Principi Mariabeatrice, Losurdo Giuseppe, Iannone Andrea, Contaldo Antonella, Deflorio Valentina, Ranaldo Nunzio, Pisani Antonio, Ierardi Enzo, Di Leo Alfredo, Barone Michele
Section of Gastroenterology, Department of Emergency and Organ Transplantation, University Aldo Moro of Bari, Italy.
Ann Gastroenterol. 2018 Jul-Aug;31(4):469-473. doi: 10.20524/aog.2018.0273. Epub 2018 May 7.
Although patients with active inflammatory bowel disease (IBD) change their dietary habits according to suggestions from their healthcare team, no restriction is required in the remission phase. Accordingly, we compared eating patterns in IBD patients with drug-induced clinical remission with those in healthy subjects.
A total of 150 IBD patients, 84 with Crohn's disease (CD) and 66 with ulcerative colitis (UC), in clinical remission, receiving immunomodulator/biologic therapy, and 100 healthy volunteers (controls) were enrolled. The IBD diagnosis had previously been established by a combined assessment of symptoms, endoscopy, histology and abdominal imaging. Clinical remission was defined as a Harvey Bradshaw index <5 for CD and a partial Mayo score <2 for UC. An experienced nutritionist guided the compilation of a food diary for 7 days according to current guidelines. Macronutrient and fiber intake was evaluated using dedicated software. Comparison between continuous variables was performed using Student's -test or analysis of variance plus Bonferroni analysis. Categorical variables were tested with the χ test.
No difference in protein and carbohydrate intake was observed. IBD patients ate more calories (1970.7±348.4 vs. 1882.1±280.2 kcal/day, P=0.03), more lipids (68.9±15.2 vs. 59.4±19.0 g/day, P<0.001) and less fibers (11.9±4.7 vs. 15.5±8.3 g/day, P<0.001) than controls. No significant difference in total calories, proteins, lipids, carbohydrates or fibers was seen between CD and UC patients.
IBD patients have a different macronutrient and fiber intake compared to healthy subjects, even when clinical remission and no symptoms do not dictate dietary restrictions.

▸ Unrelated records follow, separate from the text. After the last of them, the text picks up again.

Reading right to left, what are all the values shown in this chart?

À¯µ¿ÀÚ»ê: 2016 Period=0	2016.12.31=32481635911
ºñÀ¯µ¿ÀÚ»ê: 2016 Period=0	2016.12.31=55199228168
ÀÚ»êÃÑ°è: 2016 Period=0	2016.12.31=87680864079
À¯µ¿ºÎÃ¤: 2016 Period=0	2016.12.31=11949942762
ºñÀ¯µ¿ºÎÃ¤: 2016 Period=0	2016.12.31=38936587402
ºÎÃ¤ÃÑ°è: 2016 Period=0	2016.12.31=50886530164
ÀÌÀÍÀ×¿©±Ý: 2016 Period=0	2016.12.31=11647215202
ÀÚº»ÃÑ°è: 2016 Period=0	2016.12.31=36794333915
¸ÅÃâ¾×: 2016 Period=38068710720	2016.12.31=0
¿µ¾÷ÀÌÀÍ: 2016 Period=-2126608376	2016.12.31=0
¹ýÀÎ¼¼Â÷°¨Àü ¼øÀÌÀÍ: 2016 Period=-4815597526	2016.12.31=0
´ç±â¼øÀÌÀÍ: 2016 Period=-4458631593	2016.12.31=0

Therefore, psychological issues may be involved.
尽管活动性炎症性肠病(IBD)患者会根据医疗团队的建议改变饮食习惯,但在缓解期无需进行饮食限制。因此,我们比较了药物诱导临床缓解的IBD患者与健康受试者的饮食模式。
共纳入150例处于临床缓解期、接受免疫调节剂/生物治疗的IBD患者,其中84例为克罗恩病(CD)患者,66例为溃疡性结肠炎(UC)患者,以及100名健康志愿者(对照组)。IBD诊断先前已通过症状、内镜检查、组织学和腹部影像学的综合评估确定。临床缓解定义为CD患者的哈维·布拉德肖指数<5,UC患者的梅奥部分评分<2。一名经验丰富的营养师根据现行指南指导编制了一份为期7天的食物日记。使用专用软件评估常量营养素和纤维摄入量。连续变量之间的比较采用学生t检验或方差分析加邦费罗尼分析。分类变量用χ检验。
未观察到蛋白质和碳水化合物摄入量的差异。与对照组相比,IBD患者摄入的热量更多(1970.7±348.4 vs. 1882.1±280.2千卡/天,P = 0.03),脂肪更多(68.9±15.2 vs. 59.4±19.0克/天,P<0.001),纤维更少(11.9±4.7 vs. 15.5±8.3克/天,P<0.001)。CD患者和UC患者之间在总热量、蛋白质、脂肪、碳水化合物或纤维方面未观察到显著差异。
即使临床缓解且无症状表明无需饮食限制,IBD患者与健康受试者相比,其常量营养素和纤维摄入量仍有所不同。因此,可能涉及心理问题。